Topic: V8 Valves


woodwagon47    -- 12-26-2009 @ 6:02 PM
  I have a 47 V8 that developed a poping noise. Engine was rebuilt about 6 years ago. I pulled the motor and removed the heads and intake. I figured I would find burnt valves bad seats etc. I found nothing except one bad guide, It does not have mushroom valves in it, It has two types of valves in it, the one that uses a one piece guide and some that use a split guide. All the guides are good except one. I originally pulled the motor because number 5 and 8 only had 20lbs compresssion. I sent the heads out to be trued up. This motor ran fine till this year. I have cleaned up most of the valves and relaped them in. I still have a couple more cylinders to do. I need a better spring compresor too get 1-2-3 out. Anyone got any ideas on what I am doing right or wrong?
I also had one of the split valve keepers go down a oil galley hole. I am hoping a small magnet might retrieve it. The magnet I had was to big.


oldford2    -- 12-27-2009 @ 4:39 AM
  You should not need a spring compressor to remove your valves. Use a pickle ford and pry down on the spring and remove the horseshoe clip. Then, if the guide is not stuck in too bad you should use the fork to pry up and remove the whole valve assembly. If the guide is really stuck hard, then you will have to remove the keepers and valve so you can work from the top and drive down the guide a bit to free it up. John


supereal    -- 12-28-2009 @ 8:06 AM
  Today, it isn't hard to find engines with different valves and guides, as many have taken a shortcut if a valve needed replacement. A problem can arise with non-mushroom type valves and original lifters. We use only straight stem valves, one piece guides, and adjustable lifters. Mixed valves usually indicate a former problem, and most of the valves were not touched. Those may present removal problems. You don't need a spring compressor to remove the valve/spring assembly, but the guide may well be really stuck. As to the keeper that went down the oil hole, if you can't get it out intact, the engine will have to come out. That is why it isn't a good idea to try to disassemble a valve until it is out of the block. At our shop, we cover all engine openings as we open and close engines. It is too easy to have something drop into the engine. I know that only too well. Be sure to replace all valve springs. If you are not using adjustable lifters, grinding the stems for clearance is going to be a problem unless you have assess to a valve grinder, even lapping valves and seats will change the clearance.

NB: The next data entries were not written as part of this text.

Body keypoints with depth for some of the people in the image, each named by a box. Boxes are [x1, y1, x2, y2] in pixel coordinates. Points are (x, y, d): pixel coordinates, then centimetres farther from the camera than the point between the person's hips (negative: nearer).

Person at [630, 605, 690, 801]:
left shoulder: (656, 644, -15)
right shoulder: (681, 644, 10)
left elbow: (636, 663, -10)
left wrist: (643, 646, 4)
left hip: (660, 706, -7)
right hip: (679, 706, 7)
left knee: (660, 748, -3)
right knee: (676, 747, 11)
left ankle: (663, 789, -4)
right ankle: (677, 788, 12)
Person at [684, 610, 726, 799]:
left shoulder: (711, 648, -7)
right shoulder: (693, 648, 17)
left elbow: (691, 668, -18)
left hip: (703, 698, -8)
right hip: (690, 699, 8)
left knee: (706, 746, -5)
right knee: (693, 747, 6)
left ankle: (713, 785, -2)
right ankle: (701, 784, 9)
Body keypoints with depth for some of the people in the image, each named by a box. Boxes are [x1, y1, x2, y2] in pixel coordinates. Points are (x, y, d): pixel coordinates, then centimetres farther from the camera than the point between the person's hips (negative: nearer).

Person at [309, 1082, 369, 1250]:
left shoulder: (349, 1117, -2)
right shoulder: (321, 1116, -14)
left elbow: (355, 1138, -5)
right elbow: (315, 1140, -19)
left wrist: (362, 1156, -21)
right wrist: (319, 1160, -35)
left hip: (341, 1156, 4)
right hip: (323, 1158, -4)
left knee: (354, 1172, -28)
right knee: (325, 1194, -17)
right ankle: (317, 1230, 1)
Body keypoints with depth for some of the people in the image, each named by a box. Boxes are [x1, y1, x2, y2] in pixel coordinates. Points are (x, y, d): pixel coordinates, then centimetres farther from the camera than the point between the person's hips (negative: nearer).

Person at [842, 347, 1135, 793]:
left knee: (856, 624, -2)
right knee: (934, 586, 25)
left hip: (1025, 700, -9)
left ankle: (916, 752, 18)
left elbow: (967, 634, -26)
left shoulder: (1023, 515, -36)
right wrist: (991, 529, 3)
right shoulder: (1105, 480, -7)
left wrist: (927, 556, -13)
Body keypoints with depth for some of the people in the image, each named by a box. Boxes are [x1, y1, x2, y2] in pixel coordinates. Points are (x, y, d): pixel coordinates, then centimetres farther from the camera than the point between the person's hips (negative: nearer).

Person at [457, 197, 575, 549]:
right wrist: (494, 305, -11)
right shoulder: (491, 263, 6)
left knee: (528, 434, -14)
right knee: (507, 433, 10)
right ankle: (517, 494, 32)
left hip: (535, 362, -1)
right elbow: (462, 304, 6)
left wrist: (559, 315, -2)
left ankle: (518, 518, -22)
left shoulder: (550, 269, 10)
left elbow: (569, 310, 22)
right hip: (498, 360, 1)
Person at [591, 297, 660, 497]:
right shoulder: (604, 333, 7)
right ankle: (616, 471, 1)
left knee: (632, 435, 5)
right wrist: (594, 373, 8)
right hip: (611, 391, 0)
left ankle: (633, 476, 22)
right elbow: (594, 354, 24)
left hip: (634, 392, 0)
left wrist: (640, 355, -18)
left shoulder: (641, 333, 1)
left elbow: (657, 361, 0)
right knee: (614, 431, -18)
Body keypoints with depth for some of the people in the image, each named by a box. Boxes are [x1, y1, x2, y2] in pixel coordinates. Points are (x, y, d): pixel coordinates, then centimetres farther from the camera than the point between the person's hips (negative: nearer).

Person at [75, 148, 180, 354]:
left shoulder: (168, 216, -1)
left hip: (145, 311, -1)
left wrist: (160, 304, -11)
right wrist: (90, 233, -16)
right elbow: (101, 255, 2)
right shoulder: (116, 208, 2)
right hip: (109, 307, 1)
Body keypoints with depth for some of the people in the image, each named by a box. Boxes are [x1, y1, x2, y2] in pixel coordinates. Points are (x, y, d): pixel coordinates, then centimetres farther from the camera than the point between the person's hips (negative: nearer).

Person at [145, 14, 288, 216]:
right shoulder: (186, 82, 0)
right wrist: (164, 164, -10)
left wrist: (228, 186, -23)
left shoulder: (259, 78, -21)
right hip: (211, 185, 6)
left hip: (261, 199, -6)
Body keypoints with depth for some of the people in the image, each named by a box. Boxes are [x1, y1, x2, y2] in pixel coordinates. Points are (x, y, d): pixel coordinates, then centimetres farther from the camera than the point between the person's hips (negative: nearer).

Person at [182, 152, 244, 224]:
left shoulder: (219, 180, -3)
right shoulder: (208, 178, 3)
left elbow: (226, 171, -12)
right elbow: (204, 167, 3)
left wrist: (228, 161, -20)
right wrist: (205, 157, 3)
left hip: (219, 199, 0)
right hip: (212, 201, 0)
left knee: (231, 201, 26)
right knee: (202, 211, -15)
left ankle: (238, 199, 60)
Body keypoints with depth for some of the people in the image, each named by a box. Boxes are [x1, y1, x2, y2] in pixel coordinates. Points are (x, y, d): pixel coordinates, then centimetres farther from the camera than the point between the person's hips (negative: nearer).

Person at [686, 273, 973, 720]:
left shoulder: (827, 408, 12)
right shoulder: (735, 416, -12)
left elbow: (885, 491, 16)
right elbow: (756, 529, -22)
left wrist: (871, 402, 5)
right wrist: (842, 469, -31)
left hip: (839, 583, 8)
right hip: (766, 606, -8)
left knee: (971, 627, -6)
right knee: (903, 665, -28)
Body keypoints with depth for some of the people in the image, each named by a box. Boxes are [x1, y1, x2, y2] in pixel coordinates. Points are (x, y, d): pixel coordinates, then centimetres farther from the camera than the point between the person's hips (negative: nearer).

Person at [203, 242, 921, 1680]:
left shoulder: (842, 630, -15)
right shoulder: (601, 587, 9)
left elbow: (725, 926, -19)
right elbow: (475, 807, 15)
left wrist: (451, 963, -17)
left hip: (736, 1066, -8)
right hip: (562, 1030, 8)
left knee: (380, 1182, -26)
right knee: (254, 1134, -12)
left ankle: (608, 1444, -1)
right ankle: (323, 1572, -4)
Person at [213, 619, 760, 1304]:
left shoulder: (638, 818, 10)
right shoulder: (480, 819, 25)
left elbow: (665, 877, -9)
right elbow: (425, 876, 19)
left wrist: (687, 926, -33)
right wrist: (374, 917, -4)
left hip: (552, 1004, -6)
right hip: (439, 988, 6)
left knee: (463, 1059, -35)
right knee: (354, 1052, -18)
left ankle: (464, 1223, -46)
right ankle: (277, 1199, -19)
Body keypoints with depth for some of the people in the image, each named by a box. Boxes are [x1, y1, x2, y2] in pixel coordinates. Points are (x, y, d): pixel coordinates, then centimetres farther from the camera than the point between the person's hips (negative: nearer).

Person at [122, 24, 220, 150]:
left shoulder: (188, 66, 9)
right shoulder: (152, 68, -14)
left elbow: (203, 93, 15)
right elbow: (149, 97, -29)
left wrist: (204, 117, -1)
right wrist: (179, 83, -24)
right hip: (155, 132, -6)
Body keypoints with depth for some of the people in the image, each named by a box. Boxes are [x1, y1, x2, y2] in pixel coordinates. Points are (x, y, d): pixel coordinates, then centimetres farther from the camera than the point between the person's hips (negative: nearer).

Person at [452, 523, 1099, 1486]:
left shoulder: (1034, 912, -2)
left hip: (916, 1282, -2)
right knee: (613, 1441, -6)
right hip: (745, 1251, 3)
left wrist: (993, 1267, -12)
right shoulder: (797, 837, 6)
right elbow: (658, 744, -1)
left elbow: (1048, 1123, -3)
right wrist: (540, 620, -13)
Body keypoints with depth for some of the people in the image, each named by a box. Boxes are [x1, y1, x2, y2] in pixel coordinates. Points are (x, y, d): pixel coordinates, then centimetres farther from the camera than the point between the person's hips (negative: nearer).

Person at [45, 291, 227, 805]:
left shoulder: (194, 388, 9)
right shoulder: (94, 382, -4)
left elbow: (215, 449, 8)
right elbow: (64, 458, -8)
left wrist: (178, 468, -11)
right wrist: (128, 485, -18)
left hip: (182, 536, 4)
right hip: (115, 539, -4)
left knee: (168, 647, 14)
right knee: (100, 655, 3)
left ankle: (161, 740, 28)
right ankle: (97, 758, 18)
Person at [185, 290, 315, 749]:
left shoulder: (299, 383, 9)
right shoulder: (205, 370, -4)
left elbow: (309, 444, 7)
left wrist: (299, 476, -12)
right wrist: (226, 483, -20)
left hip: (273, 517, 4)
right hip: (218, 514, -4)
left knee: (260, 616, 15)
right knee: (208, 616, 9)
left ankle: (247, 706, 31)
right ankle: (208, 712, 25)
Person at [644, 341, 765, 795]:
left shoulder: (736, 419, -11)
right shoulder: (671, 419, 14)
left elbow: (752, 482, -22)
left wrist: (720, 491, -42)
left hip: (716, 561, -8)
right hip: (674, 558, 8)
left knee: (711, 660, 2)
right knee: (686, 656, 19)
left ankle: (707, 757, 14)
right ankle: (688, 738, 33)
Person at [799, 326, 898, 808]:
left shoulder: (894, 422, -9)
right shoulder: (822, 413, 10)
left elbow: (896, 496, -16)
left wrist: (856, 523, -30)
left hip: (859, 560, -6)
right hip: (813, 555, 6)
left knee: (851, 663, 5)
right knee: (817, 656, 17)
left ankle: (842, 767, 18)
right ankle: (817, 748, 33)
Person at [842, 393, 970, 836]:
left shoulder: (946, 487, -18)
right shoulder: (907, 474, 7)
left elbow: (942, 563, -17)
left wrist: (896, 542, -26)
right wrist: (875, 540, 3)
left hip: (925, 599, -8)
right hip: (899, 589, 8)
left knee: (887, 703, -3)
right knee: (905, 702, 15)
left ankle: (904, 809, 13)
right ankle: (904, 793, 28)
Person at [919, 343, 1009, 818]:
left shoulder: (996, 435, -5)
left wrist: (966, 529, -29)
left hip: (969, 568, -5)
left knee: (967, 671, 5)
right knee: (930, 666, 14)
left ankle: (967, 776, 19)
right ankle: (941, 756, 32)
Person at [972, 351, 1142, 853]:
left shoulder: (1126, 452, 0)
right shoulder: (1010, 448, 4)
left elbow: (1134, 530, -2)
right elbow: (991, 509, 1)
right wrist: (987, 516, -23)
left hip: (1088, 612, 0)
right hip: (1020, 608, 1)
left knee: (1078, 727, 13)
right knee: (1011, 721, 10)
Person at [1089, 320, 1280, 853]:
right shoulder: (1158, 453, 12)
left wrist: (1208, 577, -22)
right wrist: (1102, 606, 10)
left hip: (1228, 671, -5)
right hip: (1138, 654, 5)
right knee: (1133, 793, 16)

woodwagon47    -- 12-29-2009 @ 6:08 PM
  The engine has adjustable lifters, you think we should change all the springs. The engine is out of the car. What are the chances of getting the split keeper out without pulling the pan? There seems to be a pan or something at the bottom of that galley hole. I know about covering up holes as I have a Model t but i just did not pay any attention to it. Only half of the keeper went down the galley hole.


woodwagon47    -- 12-29-2009 @ 6:11 PM
  What about getting the keeper out, only half fell in the hole, do you think I will have to pull the pan or do you think i might be able to get it with a magnet. The engine is out of the car. What about changing the springs?


supereal    -- 12-30-2009 @ 6:59 AM
  We always install new springs when we have the engine apart for a couple of reasons. One, the springs in a lightly or seldom used car can take a "set" from being compressed for long periods. That is why we turn the engines over occasionally during storage. Two, valve springs are coated to reduce rust, etc. If the coating is perforated or worn, engine acids will attack the springs, often resulting in a broken spring. Good springs are about a buck and a half, much cheaper than tearing down an engine to replace a bad spring. As to the missing keeper, it is imperative that you retrieve it. My luck in getting things out with a magnet isn't good, but you may be luckier. I suspect that it is in the cam chamber, and you may find it when you remove the lifters. (Be sure to get each lifter back in the place from whence it came). If not, upend the engine and shake it. We always place engines on a rotating stand, which makes access easier. If you use a stand, bolt it to the exhaust manifold holes, not the clutch housing.